-- TASK INSTRUCTIONS --
Starting at the line that contains "mouse_move(250, 246)", reproduce only the lines through the end of the data, exactly, including both the first and the last; skip the pictures.

- Opening Delimiter -

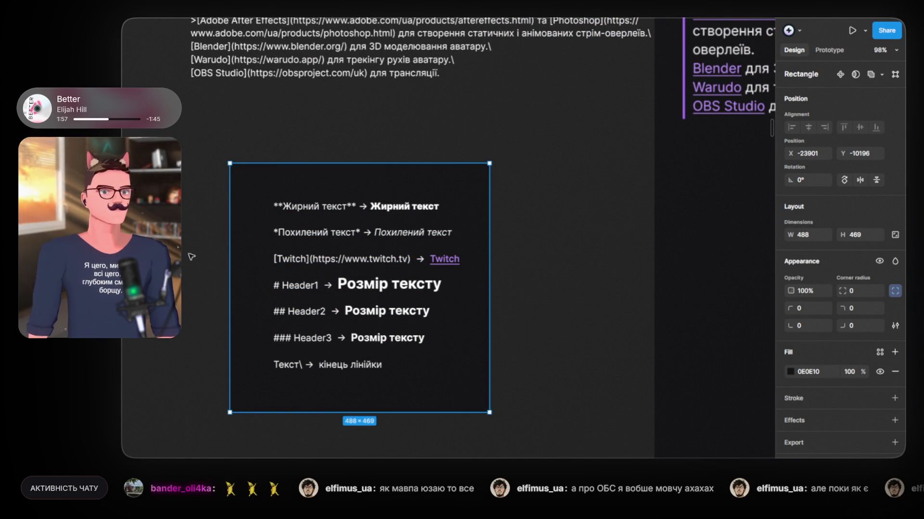
mouse_move(229, 246)
left_mouse_down()
mouse_move(250, 246)
mouse_move(241, 245)
left_mouse_up()
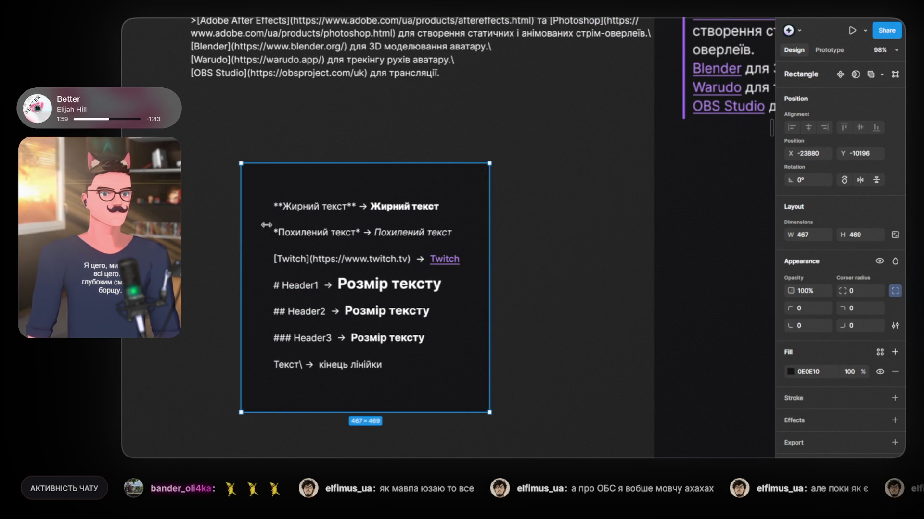
left_click_drag(350, 164, 357, 173)
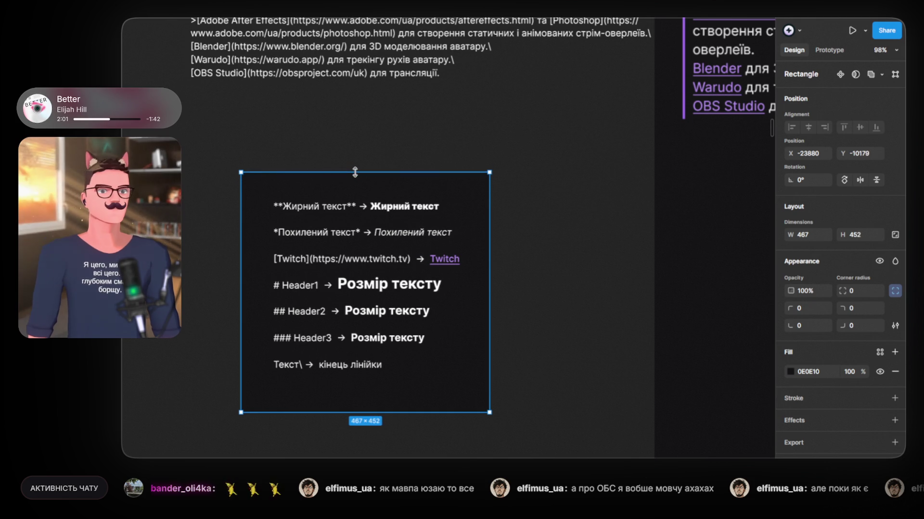
left_click_drag(397, 413, 396, 395)
left_click_drag(354, 173, 354, 124)
Step: Insert blank lines at the top and type the heading 'КОДИ MARKDOWN TWITCH ОПИСУ'
double_click(282, 202)
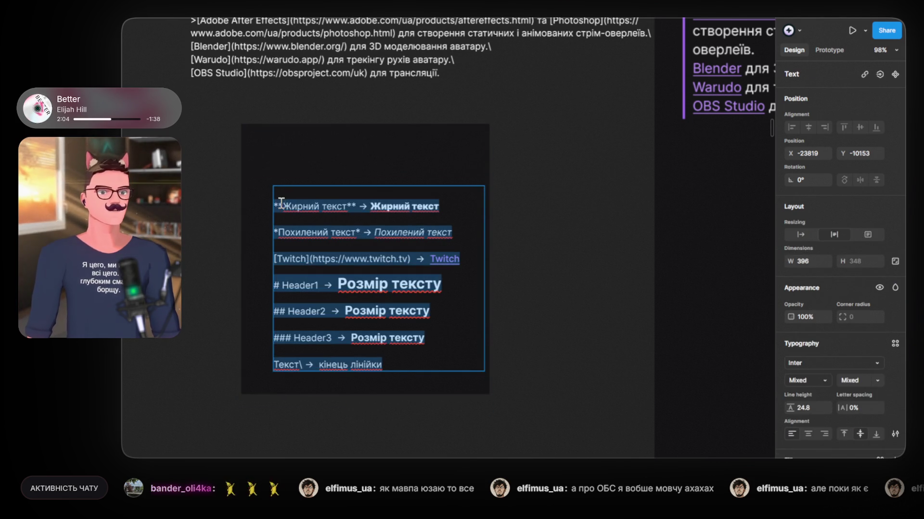
left_click(277, 205)
key("Return")
key("Return")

- Closing Delimiter -

-- COMPLETED EXERCISE --
mouse_move(250, 246)
mouse_move(241, 245)
left_mouse_up()
left_click_drag(350, 164, 357, 173)
left_click_drag(397, 413, 396, 395)
left_click_drag(354, 173, 354, 124)
Step: Insert blank lines at the top and type the heading 'КОДИ MARKDOWN TWITCH ОПИСУ'
double_click(282, 202)
left_click(277, 205)
key("Return")
key("Return")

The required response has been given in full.